Copy the listing from the line with "What lens and" up to and including the line with "0.298886, 0.209945, 0.161283]]", character for character, and omit the pictures from your copy.

**Available data:**
-------

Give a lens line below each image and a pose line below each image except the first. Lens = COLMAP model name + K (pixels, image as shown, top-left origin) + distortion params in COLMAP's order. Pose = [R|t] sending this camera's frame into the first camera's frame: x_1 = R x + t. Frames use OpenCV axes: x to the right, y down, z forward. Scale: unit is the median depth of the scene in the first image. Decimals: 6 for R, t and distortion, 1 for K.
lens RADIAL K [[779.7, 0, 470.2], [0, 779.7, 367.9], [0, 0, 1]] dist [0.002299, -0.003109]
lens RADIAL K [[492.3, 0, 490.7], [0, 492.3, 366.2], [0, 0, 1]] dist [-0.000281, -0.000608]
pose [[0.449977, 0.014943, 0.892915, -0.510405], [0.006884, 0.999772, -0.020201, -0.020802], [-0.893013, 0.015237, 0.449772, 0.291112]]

-------

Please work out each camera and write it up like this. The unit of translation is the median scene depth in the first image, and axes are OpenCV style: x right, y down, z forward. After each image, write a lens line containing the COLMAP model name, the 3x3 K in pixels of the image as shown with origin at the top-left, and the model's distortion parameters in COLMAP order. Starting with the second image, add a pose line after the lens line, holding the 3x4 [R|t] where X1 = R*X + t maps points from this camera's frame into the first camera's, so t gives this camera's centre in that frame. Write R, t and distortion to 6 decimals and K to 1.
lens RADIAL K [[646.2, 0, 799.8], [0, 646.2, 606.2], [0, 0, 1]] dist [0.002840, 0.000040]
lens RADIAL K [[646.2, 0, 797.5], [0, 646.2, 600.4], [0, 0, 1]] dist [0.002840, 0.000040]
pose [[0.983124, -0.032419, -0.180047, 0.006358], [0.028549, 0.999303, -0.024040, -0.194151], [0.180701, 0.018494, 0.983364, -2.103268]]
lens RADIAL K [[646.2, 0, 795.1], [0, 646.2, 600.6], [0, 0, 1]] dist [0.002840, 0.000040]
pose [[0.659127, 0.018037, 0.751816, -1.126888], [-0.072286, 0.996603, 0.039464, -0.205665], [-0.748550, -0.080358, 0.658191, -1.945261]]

-------

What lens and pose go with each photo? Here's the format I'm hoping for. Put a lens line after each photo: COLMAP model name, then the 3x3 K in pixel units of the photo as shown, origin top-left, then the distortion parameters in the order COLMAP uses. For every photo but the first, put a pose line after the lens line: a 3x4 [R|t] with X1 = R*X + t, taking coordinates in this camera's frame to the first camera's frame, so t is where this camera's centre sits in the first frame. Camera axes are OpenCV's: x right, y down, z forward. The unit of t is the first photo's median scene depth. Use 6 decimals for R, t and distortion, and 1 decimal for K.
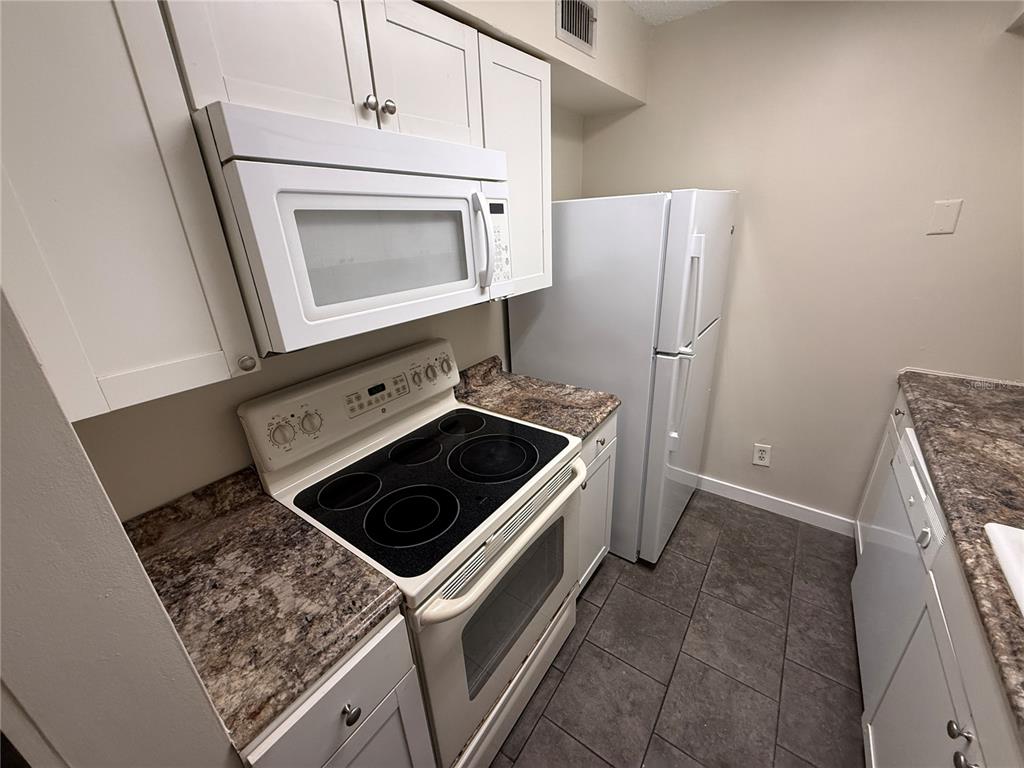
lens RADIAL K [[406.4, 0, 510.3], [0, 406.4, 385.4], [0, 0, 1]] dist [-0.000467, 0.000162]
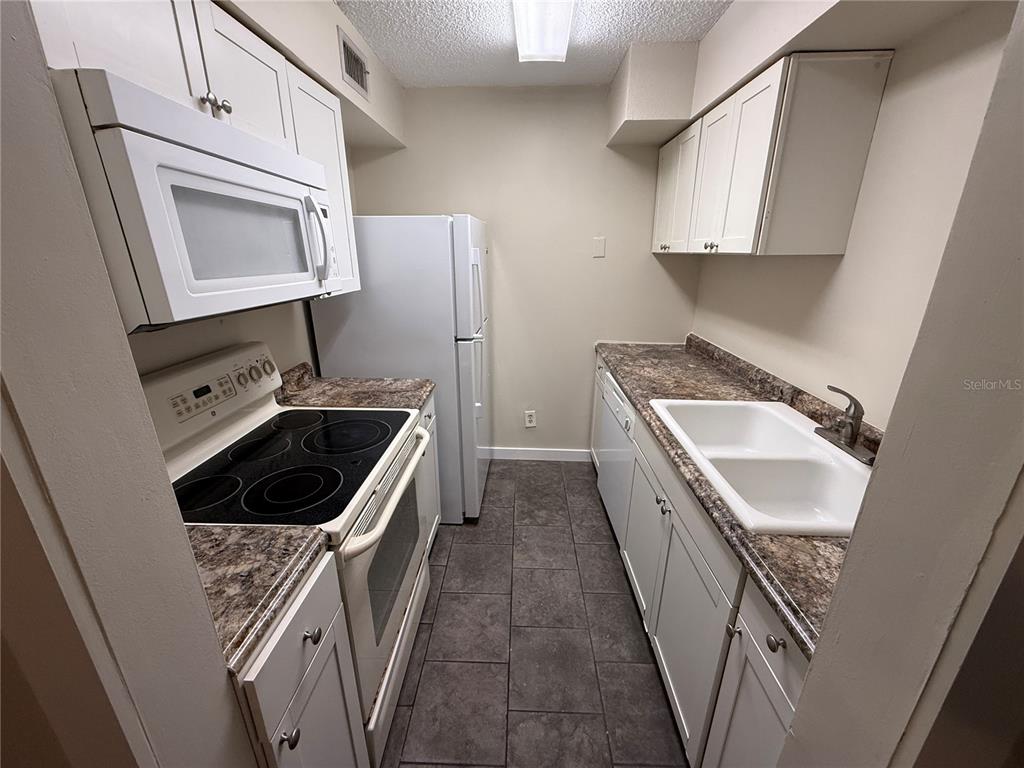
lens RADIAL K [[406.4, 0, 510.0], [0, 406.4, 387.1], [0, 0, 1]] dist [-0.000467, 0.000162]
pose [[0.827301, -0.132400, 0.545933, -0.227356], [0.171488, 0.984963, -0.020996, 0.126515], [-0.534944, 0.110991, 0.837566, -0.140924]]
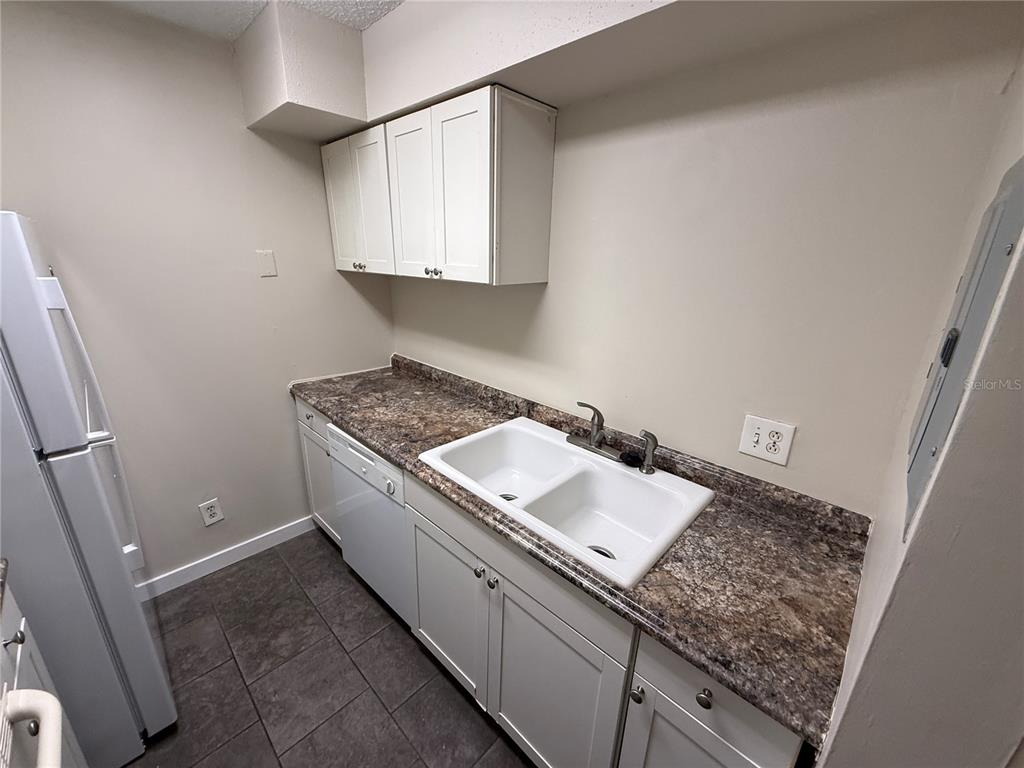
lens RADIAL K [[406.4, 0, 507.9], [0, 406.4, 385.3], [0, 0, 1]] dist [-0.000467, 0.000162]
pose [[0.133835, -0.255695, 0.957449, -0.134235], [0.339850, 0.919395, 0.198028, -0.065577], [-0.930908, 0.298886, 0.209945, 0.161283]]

-------

**Answer to this exercise:**
What lens and pose go with each photo? Here's the format I'm hoping for. Put a lens line after each photo: COLMAP model name, then the 3x3 K in pixel units of the photo as shown, origin top-left, then the distortion parameters in the order COLMAP uses. For every photo but the first, put a pose line after the lens line: a 3x4 [R|t] with X1 = R*X + t, taking coordinates in this camera's frame to the first camera's frame, so t is where this camera's centre sits in the first frame. Camera axes are OpenCV's: x right, y down, z forward. The unit of t is the first photo's median scene depth. Use 6 decimals for R, t and distortion, and 1 decimal for K.
lens RADIAL K [[406.4, 0, 510.3], [0, 406.4, 385.4], [0, 0, 1]] dist [-0.000467, 0.000162]
lens RADIAL K [[406.4, 0, 510.0], [0, 406.4, 387.1], [0, 0, 1]] dist [-0.000467, 0.000162]
pose [[0.827301, -0.132400, 0.545933, -0.227356], [0.171488, 0.984963, -0.020996, 0.126515], [-0.534944, 0.110991, 0.837566, -0.140924]]
lens RADIAL K [[406.4, 0, 507.9], [0, 406.4, 385.3], [0, 0, 1]] dist [-0.000467, 0.000162]
pose [[0.133835, -0.255695, 0.957449, -0.134235], [0.339850, 0.919395, 0.198028, -0.065577], [-0.930908, 0.298886, 0.209945, 0.161283]]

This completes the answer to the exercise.